French inheritance tax is called the droits de succession.
Since the abolition in 2007 of the tax between man and wife and those in a French civil partnership, this whole issue has become less important to international buyers.
Nevertheless, inheritance planning to minimise liability to French inheritance tax for children and other inheritors remains something all owners of French property need to consider.
In this chapter we consider who is liable, the process of making a inheritance declaration and the taxes that may be payable.
3.1. Resident in France or Non-Resident?
Liability to French inheritance tax depends, in the first instance, on the residence status of the deceased and, to a lesser extent, the beneficiary.
3.1.1. Resident in France
Where the deceased was resident for tax purposes in France, all worldwide assets are within the scope of French inheritance tax.
Accordingly, even though a beneficiary may not be resident in France, the whole of the estate is liable to French inheritance tax.
The deceased will be considered to have been ‘resident’ if any of the following three conditions applied:
- If it is considered the deceased had their main home in France;
- If the deceased carried on a professional activity in France, whether self-employed or as an employee;
- If the deceased had their centre of ‘economic interests’ in France e.g. investments, business.
If the deceased spent more than 183 days a year in France then will be deemed to be have been resident.
The final decision on these questions rests with the tax authorities.
Under the terms of most tax treaties between France and other countries only real estate in France is subject to French inheritance tax.
This is the case the case with the UK and other European countries.
So if you own a second home in France, even though you or your inheritors may not be fiscally resident in France it will be subject to French inheritance law and taxes.
However, cash and other moveable property located outside of France will not be liable.
Where there is no tax treaty in place, then where the deceased was not resident for tax purposes the scope of the tax depends on whether or not the beneficiary is considered to have been resident for tax purposes in France at the time of death.
A beneficiary is considered domiciled fiscally in France if they are resident in France and have been resident for at least six years out of the last ten years preceding the death.
All worldwide assets of the deceased are then liable to inheritance tax in France.
3.1.3. UK Domicile
Despite the fact the you may relocate permanently from the UK to France, it may well be that you continue to have a liability for UK inheritance tax, as well as French inheritance tax.
A double taxation treaty that exists between the two countries will ensure that your estate is not taxed twice on the same assets.

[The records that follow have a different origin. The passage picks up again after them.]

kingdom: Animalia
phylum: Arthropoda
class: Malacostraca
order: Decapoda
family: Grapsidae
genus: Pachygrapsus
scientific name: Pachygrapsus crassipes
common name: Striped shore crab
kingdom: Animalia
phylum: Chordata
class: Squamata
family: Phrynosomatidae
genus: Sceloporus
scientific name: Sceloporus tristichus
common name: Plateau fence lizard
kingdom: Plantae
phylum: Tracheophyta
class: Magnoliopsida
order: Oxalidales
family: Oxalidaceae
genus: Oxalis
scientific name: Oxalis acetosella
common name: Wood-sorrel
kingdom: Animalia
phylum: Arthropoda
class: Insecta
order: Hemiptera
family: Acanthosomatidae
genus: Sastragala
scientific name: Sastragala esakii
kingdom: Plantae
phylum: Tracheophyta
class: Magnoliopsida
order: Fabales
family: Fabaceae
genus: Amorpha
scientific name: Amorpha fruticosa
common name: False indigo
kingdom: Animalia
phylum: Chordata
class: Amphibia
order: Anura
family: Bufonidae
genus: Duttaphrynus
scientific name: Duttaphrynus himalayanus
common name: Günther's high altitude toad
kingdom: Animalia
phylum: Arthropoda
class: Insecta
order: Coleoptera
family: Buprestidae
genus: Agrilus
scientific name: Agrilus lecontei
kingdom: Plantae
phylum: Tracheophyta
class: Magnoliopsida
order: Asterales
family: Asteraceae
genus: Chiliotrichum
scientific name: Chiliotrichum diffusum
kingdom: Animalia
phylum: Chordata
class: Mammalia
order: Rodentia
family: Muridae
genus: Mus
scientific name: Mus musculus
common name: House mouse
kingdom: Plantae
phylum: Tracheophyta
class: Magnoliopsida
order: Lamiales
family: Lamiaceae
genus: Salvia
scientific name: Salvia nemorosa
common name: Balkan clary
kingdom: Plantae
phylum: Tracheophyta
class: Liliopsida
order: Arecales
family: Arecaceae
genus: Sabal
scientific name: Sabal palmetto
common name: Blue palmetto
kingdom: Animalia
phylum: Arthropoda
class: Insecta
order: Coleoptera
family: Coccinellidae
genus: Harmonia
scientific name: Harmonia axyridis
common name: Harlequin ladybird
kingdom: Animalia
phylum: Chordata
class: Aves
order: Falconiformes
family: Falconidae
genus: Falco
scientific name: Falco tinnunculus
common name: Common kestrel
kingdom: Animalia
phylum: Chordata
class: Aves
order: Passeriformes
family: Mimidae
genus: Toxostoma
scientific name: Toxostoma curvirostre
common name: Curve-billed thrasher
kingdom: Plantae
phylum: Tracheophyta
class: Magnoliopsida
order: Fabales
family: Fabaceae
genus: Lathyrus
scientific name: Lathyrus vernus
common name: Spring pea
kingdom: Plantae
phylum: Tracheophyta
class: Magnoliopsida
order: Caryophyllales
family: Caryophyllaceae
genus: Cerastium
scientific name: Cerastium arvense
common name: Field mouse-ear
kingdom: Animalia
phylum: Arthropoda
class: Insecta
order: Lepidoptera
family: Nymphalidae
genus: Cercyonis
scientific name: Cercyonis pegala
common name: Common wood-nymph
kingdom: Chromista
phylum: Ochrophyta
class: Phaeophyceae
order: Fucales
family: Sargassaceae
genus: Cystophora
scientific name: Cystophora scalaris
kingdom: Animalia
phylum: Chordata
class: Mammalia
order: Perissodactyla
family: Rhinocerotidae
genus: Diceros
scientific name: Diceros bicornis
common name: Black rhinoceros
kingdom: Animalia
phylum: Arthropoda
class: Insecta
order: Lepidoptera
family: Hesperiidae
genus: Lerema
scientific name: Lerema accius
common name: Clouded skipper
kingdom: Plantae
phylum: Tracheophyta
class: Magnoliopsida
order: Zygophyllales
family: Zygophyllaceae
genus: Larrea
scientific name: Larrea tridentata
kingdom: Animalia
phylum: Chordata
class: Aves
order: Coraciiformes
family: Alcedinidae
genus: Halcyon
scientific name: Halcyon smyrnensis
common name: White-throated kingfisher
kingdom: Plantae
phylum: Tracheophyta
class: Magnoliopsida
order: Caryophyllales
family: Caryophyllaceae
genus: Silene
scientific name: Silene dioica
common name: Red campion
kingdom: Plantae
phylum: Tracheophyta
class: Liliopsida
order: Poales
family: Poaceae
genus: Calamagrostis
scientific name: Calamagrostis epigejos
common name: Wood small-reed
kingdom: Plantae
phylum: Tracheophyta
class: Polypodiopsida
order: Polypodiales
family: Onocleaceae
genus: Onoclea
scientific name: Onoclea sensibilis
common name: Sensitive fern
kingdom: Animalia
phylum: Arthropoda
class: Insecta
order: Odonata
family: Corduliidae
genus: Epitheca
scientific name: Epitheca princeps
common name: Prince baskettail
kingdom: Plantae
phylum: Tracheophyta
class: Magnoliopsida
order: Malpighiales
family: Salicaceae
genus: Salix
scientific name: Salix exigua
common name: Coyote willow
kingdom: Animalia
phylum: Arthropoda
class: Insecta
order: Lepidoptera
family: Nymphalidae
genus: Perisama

However, if you retain 'strong links' with the UK, or if you have been in France less than three years prior to your death, it may well be deemed by the UK tax authorities that you retain UK domicile, and thereby a liability for UK inheritance tax on your worldwide assets.
In practice, if you make it clear through your actions that you have relocated permanently to France the UK authorities are unlikely to take an interest. Only if you want to play games between the French and UK tax authorities about where you have your permanent home can you expect any real difficulties.
Even if you shed your UK domicile you will still be liable for UK inheritance tax for assets that remain in the UK, although if their combined value is less than the UK inheritance tax threshold no liability arises. The current allowance (2018) is £325,000 per person.